• [EXERCISE GOAL]: Restate word for word the entries below, starting with the line with "middle mcp: (339, 291)" and continuing through the line with "index tip: (267, 377)". Include both of those lines and no others.

• [RECORDS SHOWN]:

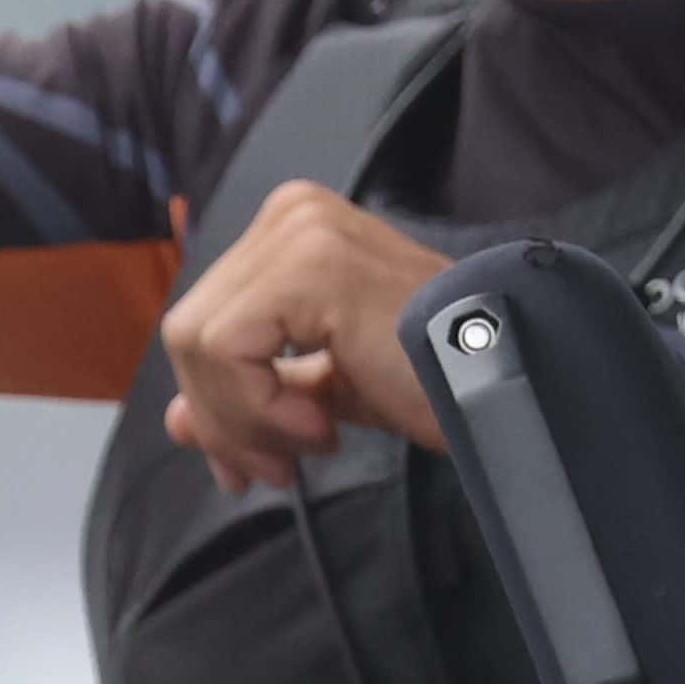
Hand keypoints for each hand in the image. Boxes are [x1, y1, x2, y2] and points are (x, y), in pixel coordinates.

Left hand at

* * *

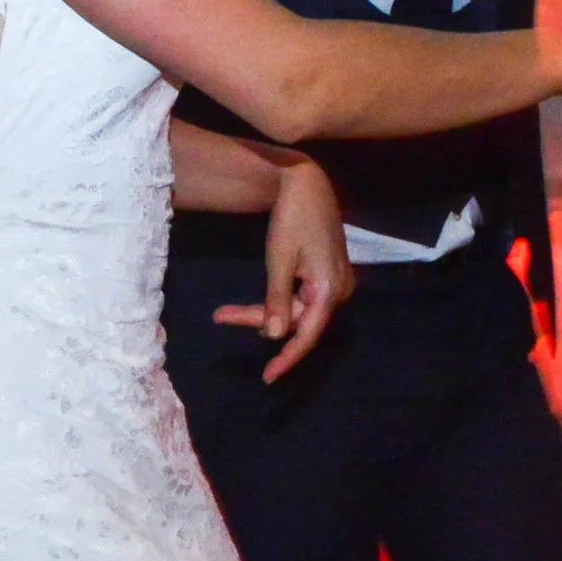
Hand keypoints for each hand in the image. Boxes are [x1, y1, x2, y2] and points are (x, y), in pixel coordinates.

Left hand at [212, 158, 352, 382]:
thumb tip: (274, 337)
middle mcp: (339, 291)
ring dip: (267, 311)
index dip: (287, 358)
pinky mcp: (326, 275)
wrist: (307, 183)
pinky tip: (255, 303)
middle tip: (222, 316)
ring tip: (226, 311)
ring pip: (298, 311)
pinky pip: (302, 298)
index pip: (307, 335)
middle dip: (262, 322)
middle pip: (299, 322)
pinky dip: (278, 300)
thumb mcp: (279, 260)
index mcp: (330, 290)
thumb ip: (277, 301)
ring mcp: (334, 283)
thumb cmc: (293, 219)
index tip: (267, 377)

• [WORKED SOLUTION]:
middle mcp: (339, 291)
ring dip: (267, 311)
index dip: (287, 358)
pinky mcp: (326, 275)
wrist: (307, 183)
pinky tip: (255, 303)
middle tip: (222, 316)
ring tip: (226, 311)
ring pip: (298, 311)
pinky pip: (302, 298)
index pip: (307, 335)
middle dip: (262, 322)
middle pip: (299, 322)
pinky dip: (278, 300)
thumb mcp: (279, 260)
index mcp: (330, 290)
thumb ip: (277, 301)
ring mcp: (334, 283)
thumb cmc: (293, 219)
index tip: (267, 377)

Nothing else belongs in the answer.